Again, Chiaramonte and Insolia point to the Krannert Center as the source of commercial success. The wide variety of people who end attending classes enriches the experience as a whole for both participants and instructors alike. Insolia notes that “Most of the people who participate do have Parkinson’s, unless their partner is with them… but we also do encourage that anyone can come to the class.” Even university students who are studying in fields such as kinesiology and neuroscience will occasionally participate or observe, “which is nice because you can talk with them and hear how they perceive the class, and then you can build more knowledge in your repertoire.”
However, there are definitely challenges sprinkled throughout the positivity generated by Dance with PD and its participants. “People sometimes feel shy about dancing,” Insolia admits with a smile. She describes how the class progresses to build a sense of comfort, beginning with gentle stretching and culminating in a choreographed piece. The class is inclusive of all physical abilities and encourages participants to dance in whatever way is most beneficial for them.
“I think that the joy component is so critically important,” Chiaramonte adds. “Once [there’s] that joy of dancing and being around the other people having a good time…. there’s a lot of laughter, and they can see that they’re not alone.

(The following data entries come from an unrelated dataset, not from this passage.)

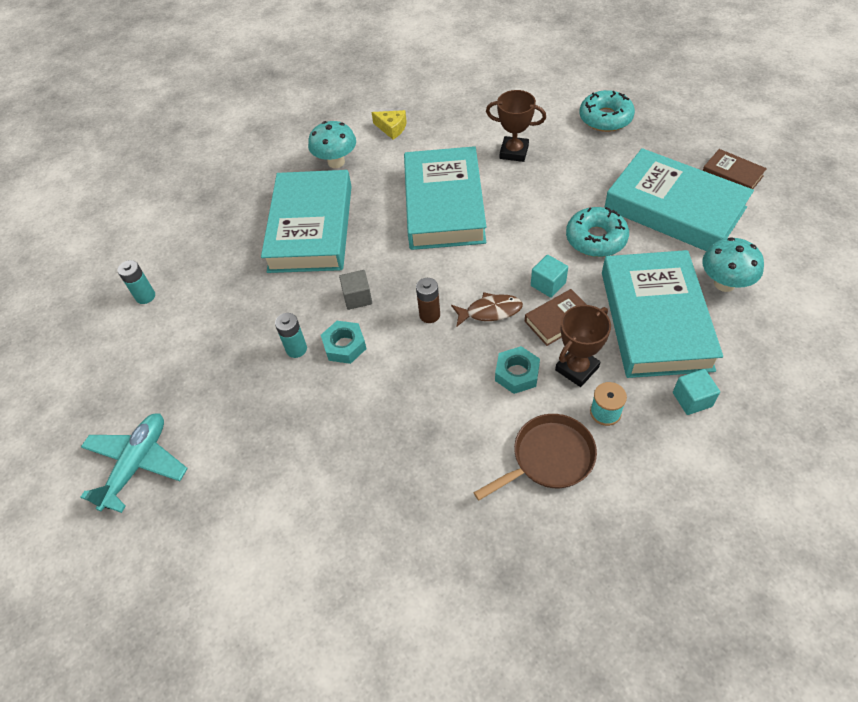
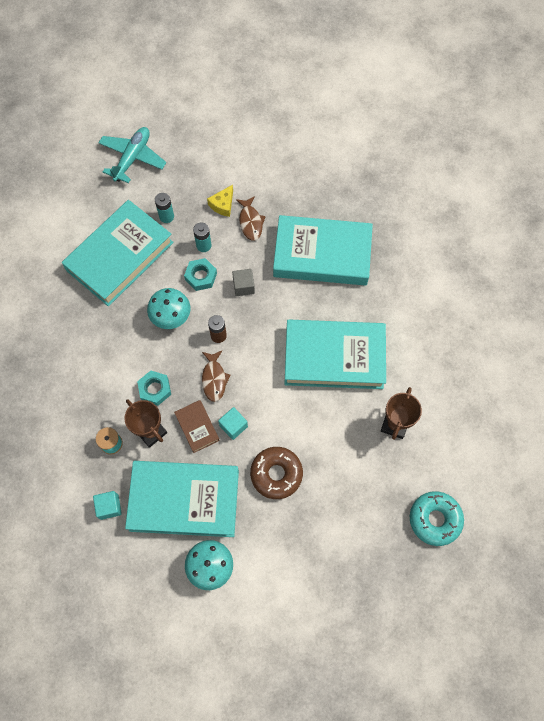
camera: 90 degrees right, 15 degrees up
(137, 464) = (133, 158): turquoise plane -> turquoise plane turned 90 degrees counterclockwise
(145, 296) = (269, 146): turquoise battery -> turquoise battery (166, 216)
(262, 302) = (250, 222): none -> brown fish
(336, 162) = (399, 274): turquoise mushroom -> turquoise mushroom (171, 317)
(392, 128) = (440, 322): yellow cheese -> yellow cheese (223, 205)
(548, 458) = (85, 399): brown pan -> none
(596, 239) = (276, 474): turquoise donut -> brown donut
(674, 208) = (302, 551): turquoise book -> turquoise book (120, 256)
(732, 175) = (338, 618): brown book -> none

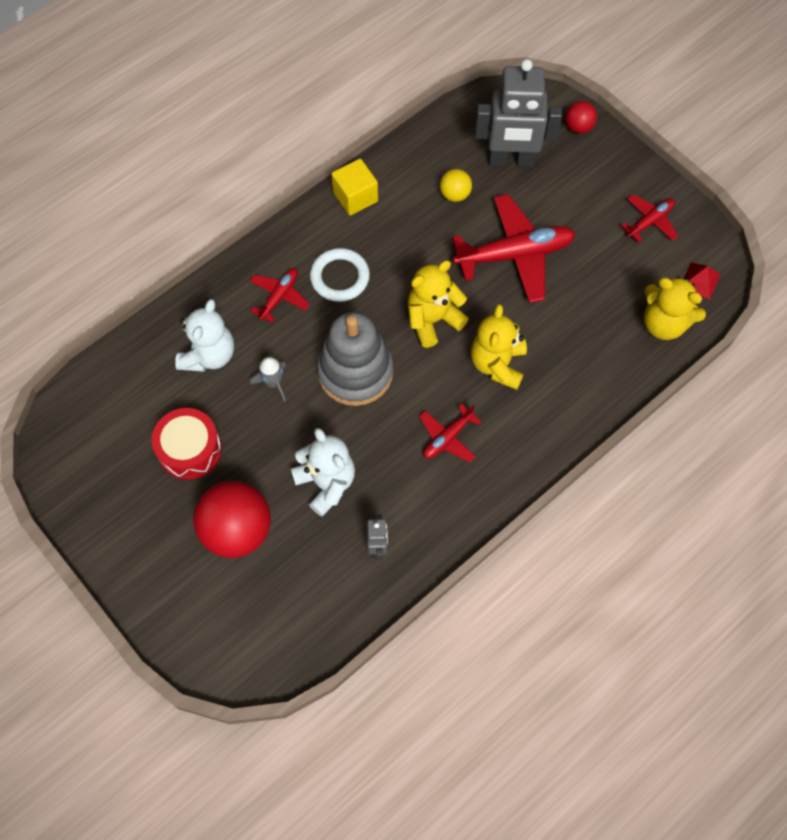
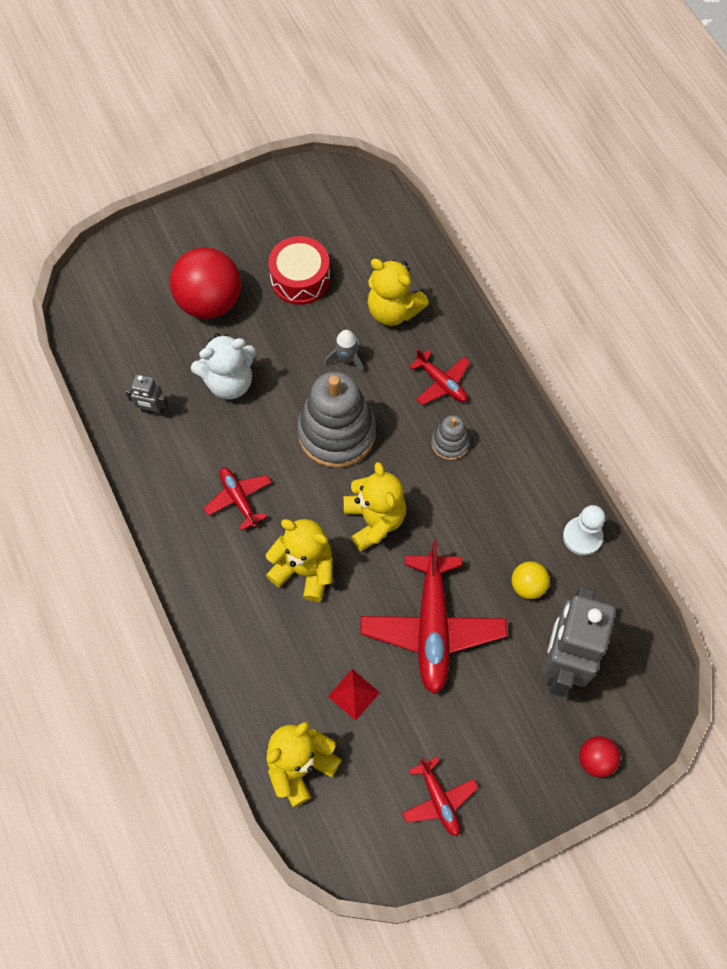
camera: 105 degrees right, 0 degrees up
(209, 355) = (393, 310): white teddy bear -> yellow teddy bear
(339, 277) = (450, 443): white ring -> grey stacking toy
(355, 197) = (547, 481): yellow cube -> none
(399, 164) = (582, 536): none -> white pawn
(700, 280) = (343, 830): red pyramid -> red pyramid (353, 694)

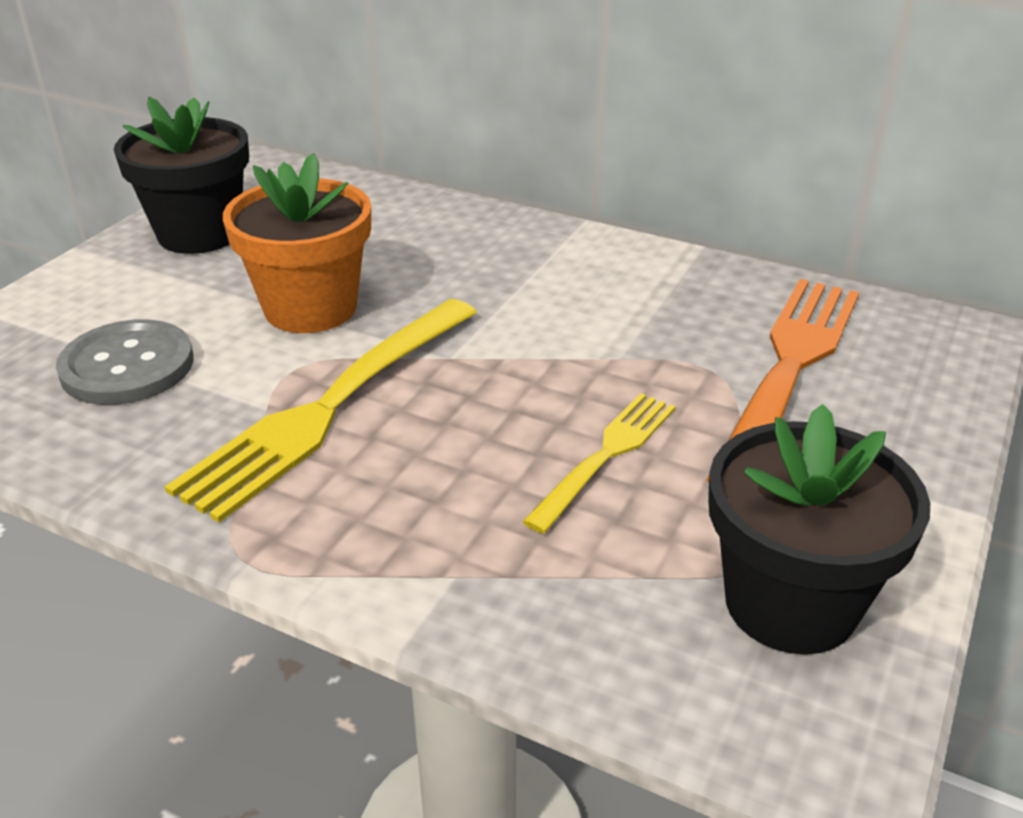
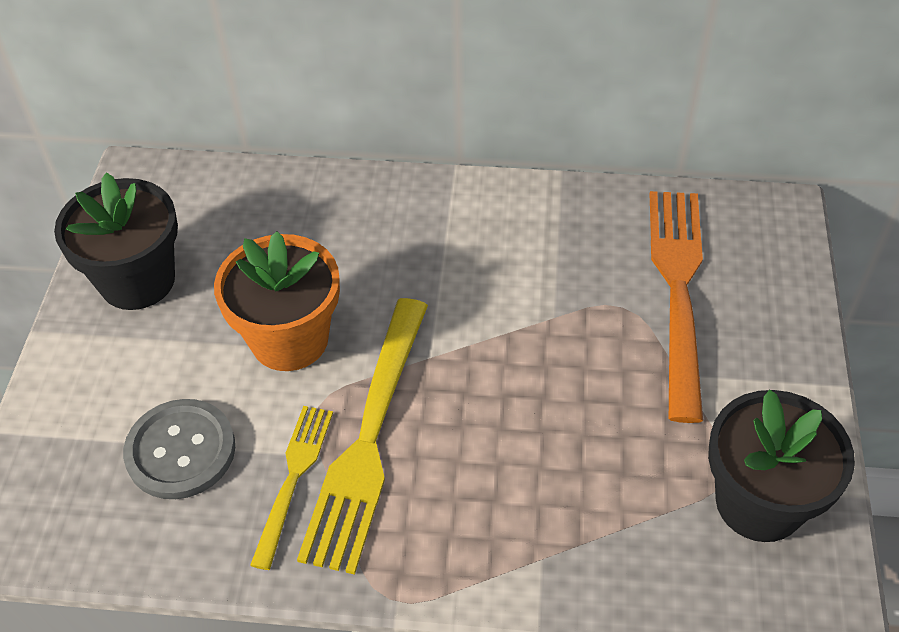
camera: 20 degrees left, 15 degrees up
(606, 455) = (590, 417): yellow fork -> yellow fork (293, 477)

And so when they can feel that then they start to have more confidence.” Participants are then able to more fully engage with the movement, the music, and each other.
“When they start to hear that rhythm, their body responds to that rhythm,” Chiaramonte explains. She describes this response as a gateway for participants with Parkinson’s to create a new “link” between their bodies and minds, allowing them to move more easily. Having a live piano accompanist, Beverly Hillmer, adds an extra boost to this process as well.
Moving the program into a Zoom format has unfortunately made some of this bodily and emotional engagement more difficult to achieve. But while technology and lack of physical interaction do create barriers, Chiaramonte and Insolia have largely good things to say about the new meeting structure.
“We have the same folks that come every month, and we can’t wait to see each other,” says Insolia. “They’re still finding enjoyment out of it because… that community and togetherness is really important, especially during a time of isolation.”
But participants aren’t the only ones finding joy in the class. Chiaramonte describes it as “the highlight of my month.” Insolia does as well. “I love getting to see the participants every month and build that relationship,” she says. “It teaches you compassion… It’s about just getting to be with people, and enjoy life, and music, and dance, and community.”
Dance for PD at Illinois continues to be held monthly over Zoom with the next class planned for April 9th. And given its years-long record of success, it seems likely to continue flourishing for many more.